*DATA EXTRACTS*
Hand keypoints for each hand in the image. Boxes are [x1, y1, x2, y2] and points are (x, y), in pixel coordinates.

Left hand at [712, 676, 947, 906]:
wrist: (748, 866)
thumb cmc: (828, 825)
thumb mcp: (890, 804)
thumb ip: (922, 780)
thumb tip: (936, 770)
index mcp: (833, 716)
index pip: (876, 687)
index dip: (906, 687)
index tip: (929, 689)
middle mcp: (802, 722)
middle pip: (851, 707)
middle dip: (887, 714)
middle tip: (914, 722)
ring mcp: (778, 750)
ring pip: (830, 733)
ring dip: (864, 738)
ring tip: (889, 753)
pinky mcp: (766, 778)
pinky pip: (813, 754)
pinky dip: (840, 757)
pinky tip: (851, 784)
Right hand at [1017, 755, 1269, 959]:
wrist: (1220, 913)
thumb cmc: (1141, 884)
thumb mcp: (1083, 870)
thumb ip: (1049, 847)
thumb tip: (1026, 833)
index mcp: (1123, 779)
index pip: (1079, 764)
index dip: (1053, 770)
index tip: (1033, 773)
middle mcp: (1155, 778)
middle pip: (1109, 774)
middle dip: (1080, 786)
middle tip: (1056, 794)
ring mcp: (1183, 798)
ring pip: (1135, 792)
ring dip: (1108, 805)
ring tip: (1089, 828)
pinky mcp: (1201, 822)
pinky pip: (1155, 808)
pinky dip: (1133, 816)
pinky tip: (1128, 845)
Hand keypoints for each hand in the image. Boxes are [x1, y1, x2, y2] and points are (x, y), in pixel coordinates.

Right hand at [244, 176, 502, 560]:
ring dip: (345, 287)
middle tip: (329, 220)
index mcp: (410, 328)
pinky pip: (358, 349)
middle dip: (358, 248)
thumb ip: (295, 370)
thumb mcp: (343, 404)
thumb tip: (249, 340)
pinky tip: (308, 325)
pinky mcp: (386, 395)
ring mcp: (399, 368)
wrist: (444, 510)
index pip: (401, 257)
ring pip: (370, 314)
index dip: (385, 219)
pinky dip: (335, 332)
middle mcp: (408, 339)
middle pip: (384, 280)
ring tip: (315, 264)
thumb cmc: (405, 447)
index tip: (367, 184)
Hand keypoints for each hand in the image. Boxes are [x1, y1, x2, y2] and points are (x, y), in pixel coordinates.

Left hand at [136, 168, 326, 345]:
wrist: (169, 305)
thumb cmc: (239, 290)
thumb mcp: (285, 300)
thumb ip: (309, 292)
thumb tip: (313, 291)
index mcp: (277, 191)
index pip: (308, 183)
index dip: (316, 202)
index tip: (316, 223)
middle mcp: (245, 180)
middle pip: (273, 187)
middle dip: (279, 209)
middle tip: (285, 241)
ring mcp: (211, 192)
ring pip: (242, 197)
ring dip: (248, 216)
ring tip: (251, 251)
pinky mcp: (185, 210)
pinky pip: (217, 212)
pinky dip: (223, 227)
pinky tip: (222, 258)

*WHAT YOU NEED TO DO*
All entries should be restated word for word.

*ANSWER TO THIS PROBLEM*
Hand keypoints for each hand in the image. Boxes are [x1, y1, x2, y2] and points are (x, y), in pixel coordinates.

Left hand at [712, 676, 947, 906]:
wrist: (748, 866)
thumb cmc: (828, 825)
thumb mcp: (890, 804)
thumb ip: (922, 780)
thumb tip: (936, 770)
index mcp: (833, 716)
index pip: (876, 687)
index dip: (906, 687)
index tip: (929, 689)
middle mcp: (802, 722)
middle pip: (851, 707)
middle dip: (887, 714)
middle tip: (914, 722)
ring mcp: (778, 750)
ring pip: (830, 733)
ring dip: (864, 738)
ring tip: (889, 753)
pinky mcp: (766, 778)
pinky pip: (813, 754)
pinky dip: (840, 757)
pinky tip: (851, 784)
Right hand at [1017, 755, 1269, 959]:
wrist: (1220, 913)
thumb cmc: (1141, 884)
thumb mcp: (1083, 870)
thumb ip: (1049, 847)
thumb tip: (1026, 833)
index mcp: (1123, 779)
index pip: (1079, 764)
index dip: (1053, 770)
index tip: (1033, 773)
middle mcp: (1155, 778)
middle pip: (1109, 774)
middle dip: (1080, 786)
middle tip: (1056, 794)
ring mcp: (1183, 798)
ring pip: (1135, 792)
ring dip: (1108, 805)
ring tip: (1089, 828)
pinky mcp: (1201, 822)
pinky pip: (1155, 808)
pinky dip: (1133, 816)
pinky tip: (1128, 845)
Hand keypoints for each hand in the image. Boxes are [x1, y1, x2, y2] and points are (x, y), in pixel coordinates.

Right hand at [244, 176, 502, 560]:
ring dip: (345, 287)
middle tip: (329, 220)
index mcp: (410, 328)
pinky pip: (358, 349)
middle dip: (358, 248)
thumb ip: (295, 370)
thumb mcp: (343, 404)
thumb tip: (249, 340)
pinky tip: (308, 325)
pinky mcp: (386, 395)
ring mcp: (399, 368)
wrist: (444, 510)
index pip: (401, 257)
ring pip: (370, 314)
index dip: (385, 219)
pinky dip: (335, 332)
middle mcp: (408, 339)
middle pip: (384, 280)
ring tip: (315, 264)
thumb cmc: (405, 447)
index tip: (367, 184)
Hand keypoints for each hand in the image. Boxes are [x1, y1, x2, y2] and points are (x, y), in pixel coordinates.

Left hand at [136, 168, 326, 345]:
wrist: (169, 305)
thumb cmc: (239, 290)
thumb mcp: (285, 300)
thumb ip: (309, 292)
thumb tip: (313, 291)
index mcp: (277, 191)
index pip: (308, 183)
index dip: (316, 202)
index tip: (316, 223)
middle mcp: (245, 180)
middle pip: (273, 187)
middle dip: (279, 209)
middle tip: (285, 241)
ring mcp: (211, 192)
ring pip: (242, 197)
ring dip: (248, 216)
ring tip: (251, 251)
pinky mcp: (185, 210)
pinky pip: (217, 212)
pinky dip: (223, 227)
pinky tip: (222, 258)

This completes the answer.